# Hi from Wrexham



## gavrob79 (Nov 13, 2008)

hello im new to this . 
i live in wrexham north wales and used to breed mice when i was a teanager about ten years ago and really want to get into it again i currently have two gorgeos does and looking for a buck for them so if any one local can help would be very greatfull 07723072535


----------



## Cait (Oct 3, 2008)

Hi

Are you looking to breed pet or show mice, and what variety/ies? There are a few shows not mega far from you if you ever decided you were interested, in Manchester and Shareshill amongst others.


----------



## gavrob79 (Nov 13, 2008)

MouseBreeder said:


> Hi
> 
> Are you looking to breed pet or show mice, and what variety/ies? There are a few shows not mega far from you if you ever decided you were interested, in Manchester and Shareshill amongst others.
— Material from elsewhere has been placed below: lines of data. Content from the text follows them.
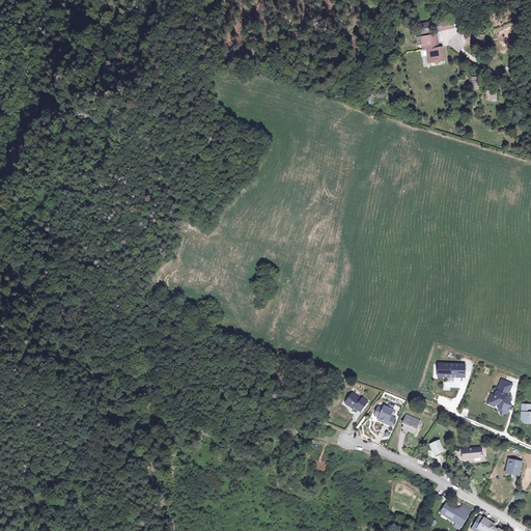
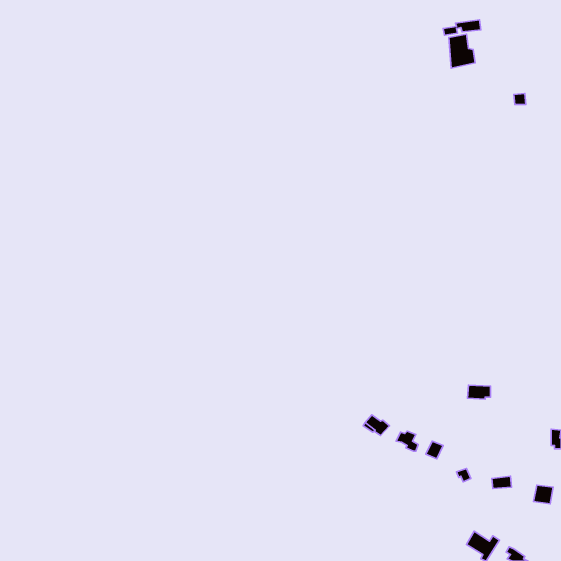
building: [486,379,510,412] -> none

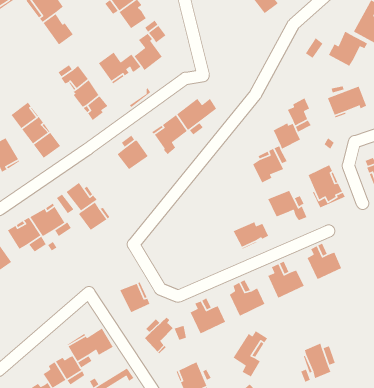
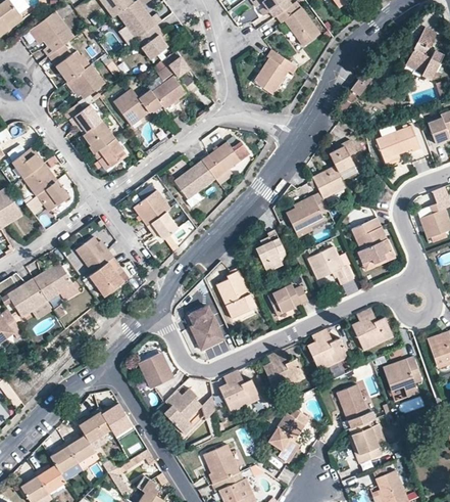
building: none -> [251,48,296,93]
building: none -> [69,63,105,99]
building: [328,31,368,67] -> none
building: none -> [148,211,178,237]
building: none -> [256,232,286,274]
building: none -> [217,270,254,318]
building: none -> [188,306,224,351]
building: none -> [383,357,421,397]
building: none -> [337,385,376,430]

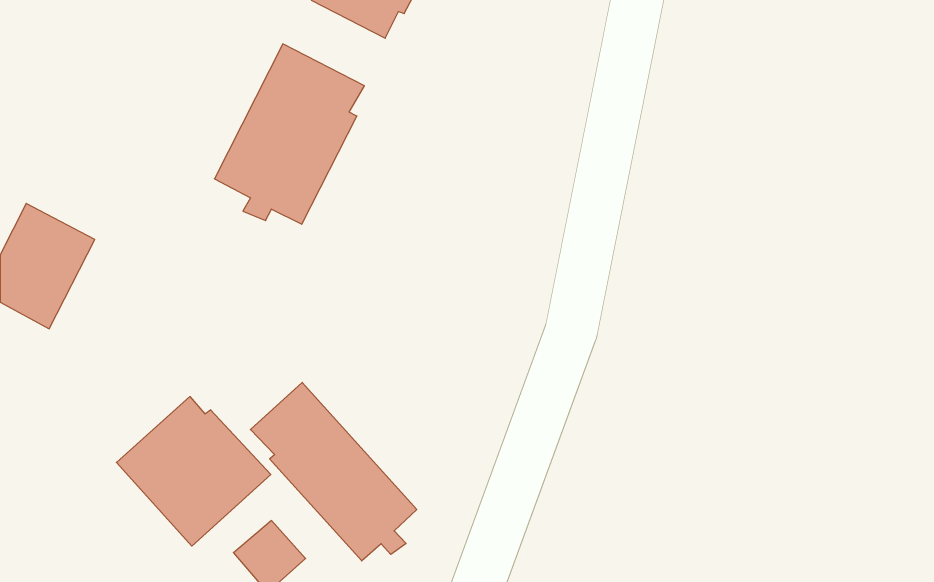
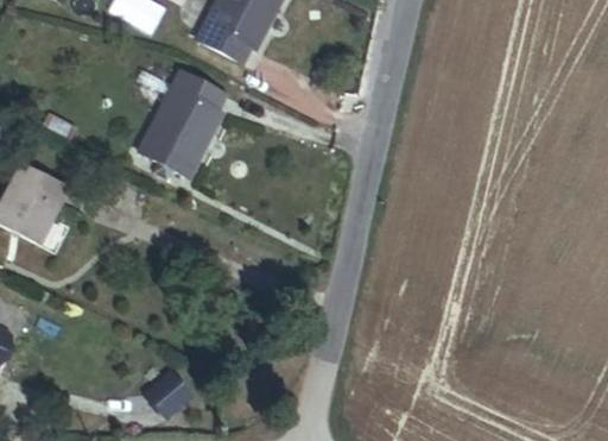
building: [250,382,417,561] -> none
building: [116,397,271,546] -> none

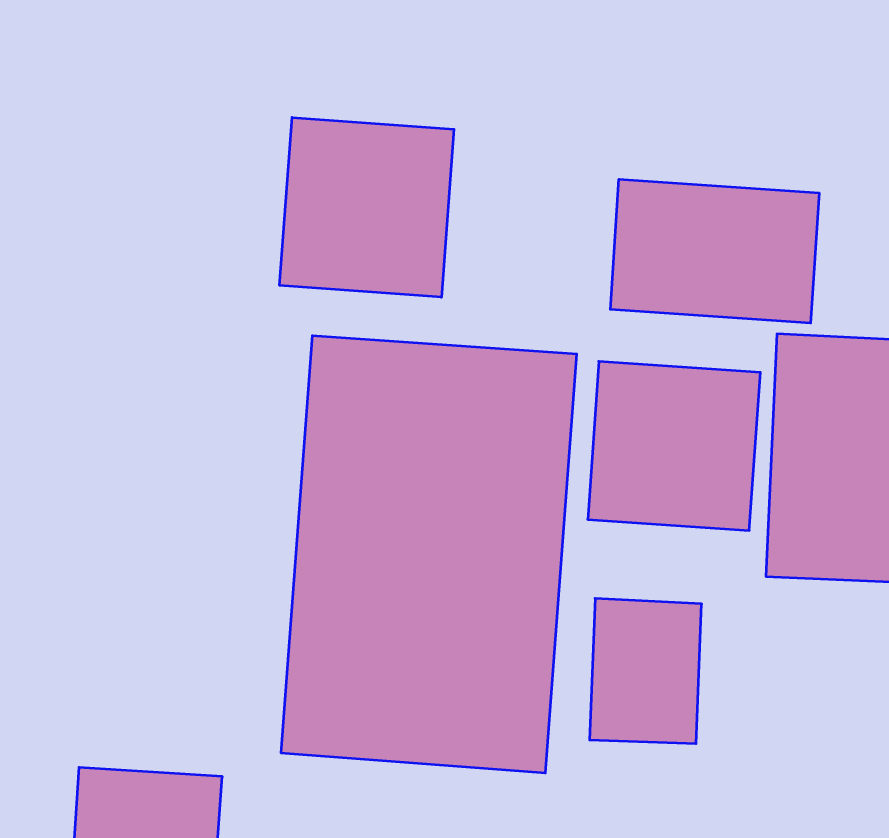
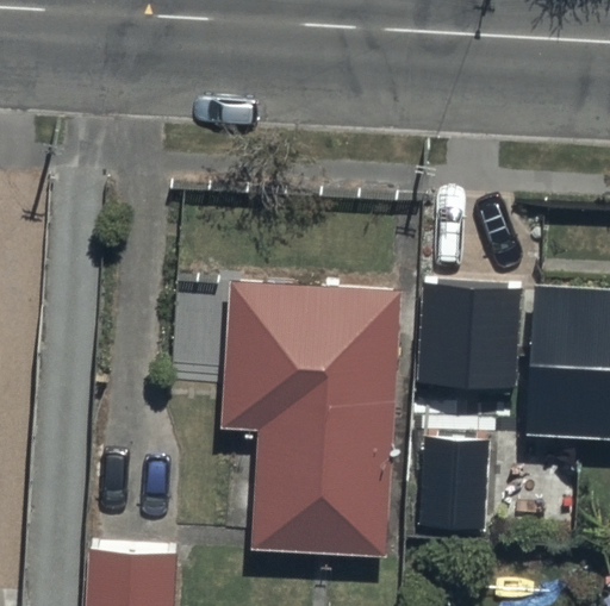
building: [280,117,454,297] -> none
building: [610,179,819,323] -> none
would like to go to a show but just looking to breed pet mice for now see how i get on do you know ofany bucks


----------



## Cait (Oct 3, 2008)

I'm in Leicester so I'm afraid I'm a bit far from you although I probably could have supplied a buck. You might want to put a post in the for sale/wanted section, as people may not look in this section as much. Cheers


----------



## violet1991 (Oct 3, 2008)

i'm about an hour[ish] from wrexham. and probably the very closest you'll get to a breeder. You've already PMed me. so will keep you up to date 

welcome to the forum,

vi x


----------



## DomLangowski (Oct 2, 2008)

Hi welcome to the forum. As mouse breeder said its best to post in the wanted / for sale section as this is an introduction forum.

I hope you find a nice buck soon


----------



## Ruthy (Oct 3, 2008)

Howdy!


----------



## gavrob79 (Nov 13, 2008)

i now have a buck all the way from south wales .. watch this space now


----------



## XxFaexX (Oct 2, 2008)

Welcome


----------